──────── MATERIAL PROVIDED

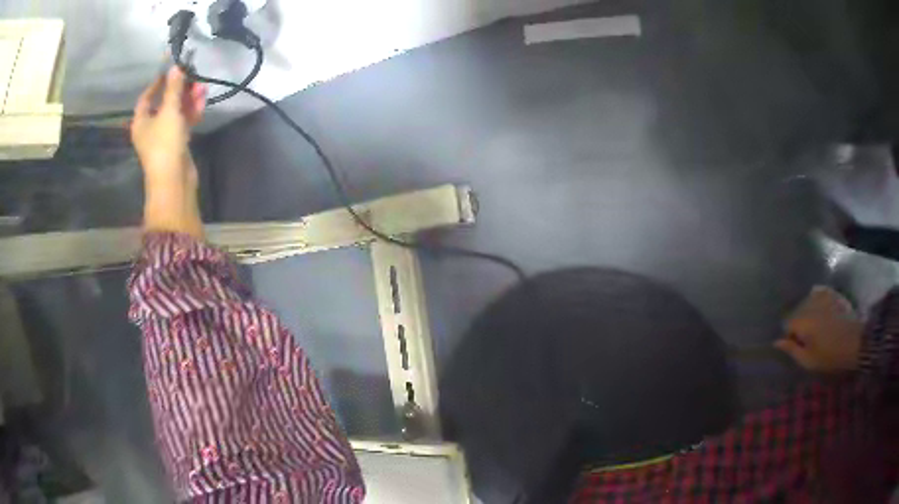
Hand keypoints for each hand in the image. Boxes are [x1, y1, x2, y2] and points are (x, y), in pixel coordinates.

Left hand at [132, 66, 206, 237]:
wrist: (174, 181)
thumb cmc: (165, 144)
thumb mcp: (169, 111)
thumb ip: (173, 88)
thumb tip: (176, 66)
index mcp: (141, 121)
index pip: (147, 96)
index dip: (158, 82)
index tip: (171, 69)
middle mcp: (150, 127)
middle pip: (164, 102)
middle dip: (179, 89)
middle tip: (193, 76)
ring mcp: (164, 136)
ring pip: (176, 111)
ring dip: (188, 99)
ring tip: (202, 88)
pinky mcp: (177, 143)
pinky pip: (183, 122)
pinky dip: (191, 112)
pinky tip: (202, 102)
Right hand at [775, 286, 862, 372]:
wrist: (854, 341)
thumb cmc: (829, 355)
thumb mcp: (808, 360)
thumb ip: (791, 349)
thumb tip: (776, 342)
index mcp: (801, 320)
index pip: (787, 324)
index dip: (791, 336)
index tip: (798, 346)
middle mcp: (809, 303)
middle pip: (796, 311)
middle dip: (799, 323)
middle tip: (808, 338)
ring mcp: (821, 295)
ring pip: (807, 302)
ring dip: (808, 312)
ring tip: (816, 325)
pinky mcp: (831, 292)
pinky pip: (818, 292)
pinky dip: (817, 300)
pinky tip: (821, 310)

────────────────

# [ABOUT THIS EXERCISE]
Show each line of the material holding "middle".

# [THE ANSWER]
middle mcp: (150, 127)
middle pip: (164, 102)
middle dip: (179, 89)
middle tip: (193, 76)
middle mcp: (809, 303)
middle pip: (796, 311)
middle dip: (799, 323)
middle tip: (808, 338)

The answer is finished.